PROBLEMS —
**1)** According to the passage on the Military Commission Act, on what date was the Act of 2006 promulgated?
**2)** Copy the entries word for word. Begin at their first line and stop after the line that contains "List each element's".

ARTICLE —
══════
5. Military Commission Act (defining "Lawful" and "Unlawful" Enemy Combatants)

The Military Commission Act of 2006 (promulgated October 17, 2006) adapted this definition somewhat to identify a category of unlawful enemy combatants who would fall within military commission jurisdiction. By contrast, the Act provided that individuals who were deemed to be lawful enemy combatants could not be tried by military commission.

1. UNLAWFUL ENEMY COMBATANT
A. The term ‘unlawful enemy combatant’ means:
(i) a person who has engaged in hostilities or who has purposefully and materially supported hostilities against the United States or its co-belligerents who is not a lawful enemy combatant (including a person who is part of the Taliban, al Qaeda, or associated forces); or
(ii) a person who, before, on, or after the date of the enactment of the Military Commissions Act of 2006, has been determined to be an unlawful enemy combatant by a Combatant Status Review Tribunal or another competent tribunal established under the authority of the President or the Secretary of Defense. ...

2. LAWFUL ENEMY COMBATANT
A. The term ‘lawful enemy combatant’ means a person who is
(i) a member of the regular forces of a State party engaged in hostilities against the United States;
(ii) a member of a militia, volunteer corps, or organized resistance movement belonging to a State party engaged in such hostilities, which are under responsible command, wear a fixed distinctive sign recognizable at a distance, carry their arms
openly, and abide by the law of war; or
(iii) a member of a regular armed force who professes allegiance to a government engaged in such hostilities, but not recognized by the United States (§ 948a).

A lawful enemy combatant is defined by way of membership criteria in accordance with the provisions set forth for prisoner-of-war classification scheme in Article 4 of the Third Geneva Convention. An unlawful enemy combatant, by contrast, is defined in terms of conduct—the participation in hostilities or the support of hostilities against the U.S.
══════
RECORDED INFORMATION —

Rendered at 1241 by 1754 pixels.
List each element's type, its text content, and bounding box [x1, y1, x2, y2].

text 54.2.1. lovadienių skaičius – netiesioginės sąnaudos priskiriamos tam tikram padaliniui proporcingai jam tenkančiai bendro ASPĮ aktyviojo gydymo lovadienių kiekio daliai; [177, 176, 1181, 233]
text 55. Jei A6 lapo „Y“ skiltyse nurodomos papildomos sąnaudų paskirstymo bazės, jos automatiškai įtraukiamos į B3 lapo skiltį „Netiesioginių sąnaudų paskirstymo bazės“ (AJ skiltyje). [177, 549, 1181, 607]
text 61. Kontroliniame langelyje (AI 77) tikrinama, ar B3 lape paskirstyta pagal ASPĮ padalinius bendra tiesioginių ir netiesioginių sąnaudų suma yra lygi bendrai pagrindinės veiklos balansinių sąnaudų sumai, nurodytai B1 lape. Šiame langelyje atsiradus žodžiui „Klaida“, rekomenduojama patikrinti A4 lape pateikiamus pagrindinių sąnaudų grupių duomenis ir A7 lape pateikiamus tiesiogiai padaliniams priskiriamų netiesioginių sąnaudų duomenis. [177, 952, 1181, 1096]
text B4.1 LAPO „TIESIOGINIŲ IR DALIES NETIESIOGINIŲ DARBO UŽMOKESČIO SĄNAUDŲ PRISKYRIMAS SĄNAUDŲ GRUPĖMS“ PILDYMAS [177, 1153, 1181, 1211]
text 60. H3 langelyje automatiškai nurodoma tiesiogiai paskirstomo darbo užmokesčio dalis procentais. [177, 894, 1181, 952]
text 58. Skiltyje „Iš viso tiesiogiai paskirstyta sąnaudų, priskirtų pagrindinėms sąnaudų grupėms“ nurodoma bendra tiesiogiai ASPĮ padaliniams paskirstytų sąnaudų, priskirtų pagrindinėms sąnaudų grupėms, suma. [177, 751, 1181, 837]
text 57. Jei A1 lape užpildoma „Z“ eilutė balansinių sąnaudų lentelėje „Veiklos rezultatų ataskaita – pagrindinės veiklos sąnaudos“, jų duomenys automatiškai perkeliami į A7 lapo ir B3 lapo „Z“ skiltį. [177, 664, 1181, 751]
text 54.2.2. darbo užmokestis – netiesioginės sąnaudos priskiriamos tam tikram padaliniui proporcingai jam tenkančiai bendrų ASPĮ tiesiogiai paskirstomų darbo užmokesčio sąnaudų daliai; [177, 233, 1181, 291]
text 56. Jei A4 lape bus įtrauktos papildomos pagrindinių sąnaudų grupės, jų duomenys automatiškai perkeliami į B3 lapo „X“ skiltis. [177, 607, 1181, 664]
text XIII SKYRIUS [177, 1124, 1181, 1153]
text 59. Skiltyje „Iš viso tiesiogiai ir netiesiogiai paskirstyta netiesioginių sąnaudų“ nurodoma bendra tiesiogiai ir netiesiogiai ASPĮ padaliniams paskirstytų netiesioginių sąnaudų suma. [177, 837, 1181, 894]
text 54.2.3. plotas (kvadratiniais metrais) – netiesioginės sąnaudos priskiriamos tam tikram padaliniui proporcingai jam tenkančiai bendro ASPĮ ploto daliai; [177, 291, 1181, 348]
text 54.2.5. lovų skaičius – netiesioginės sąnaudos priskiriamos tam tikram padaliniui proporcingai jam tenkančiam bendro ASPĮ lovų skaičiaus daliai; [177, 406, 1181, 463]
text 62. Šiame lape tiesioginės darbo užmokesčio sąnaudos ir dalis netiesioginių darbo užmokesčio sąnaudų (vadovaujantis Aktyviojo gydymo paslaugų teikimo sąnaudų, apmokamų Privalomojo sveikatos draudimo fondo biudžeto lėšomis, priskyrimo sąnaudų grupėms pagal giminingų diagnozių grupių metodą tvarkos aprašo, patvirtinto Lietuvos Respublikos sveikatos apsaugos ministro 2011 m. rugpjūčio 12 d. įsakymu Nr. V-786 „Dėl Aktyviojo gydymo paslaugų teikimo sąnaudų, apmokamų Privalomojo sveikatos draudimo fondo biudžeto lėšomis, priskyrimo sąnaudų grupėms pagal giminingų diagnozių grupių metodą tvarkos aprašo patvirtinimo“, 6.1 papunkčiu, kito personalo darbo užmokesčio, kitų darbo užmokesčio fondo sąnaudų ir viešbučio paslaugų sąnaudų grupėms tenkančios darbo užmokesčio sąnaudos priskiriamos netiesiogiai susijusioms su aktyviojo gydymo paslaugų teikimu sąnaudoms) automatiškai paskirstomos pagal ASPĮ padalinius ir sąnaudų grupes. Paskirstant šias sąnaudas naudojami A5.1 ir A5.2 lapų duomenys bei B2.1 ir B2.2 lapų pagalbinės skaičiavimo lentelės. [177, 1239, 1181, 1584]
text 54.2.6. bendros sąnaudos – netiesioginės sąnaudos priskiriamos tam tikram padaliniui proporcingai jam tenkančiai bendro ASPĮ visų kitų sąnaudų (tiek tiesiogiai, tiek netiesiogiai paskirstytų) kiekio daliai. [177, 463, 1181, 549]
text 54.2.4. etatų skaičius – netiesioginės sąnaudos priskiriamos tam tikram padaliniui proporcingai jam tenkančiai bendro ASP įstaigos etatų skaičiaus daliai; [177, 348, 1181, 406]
══════
TASK-BY-TASK SOLUTIONS —
**1)** October 17, 2006

**2)**
Rendered at 1241 by 1754 pixels.
List each element's type, its text content, and bounding box [x1, y1, x2, y2].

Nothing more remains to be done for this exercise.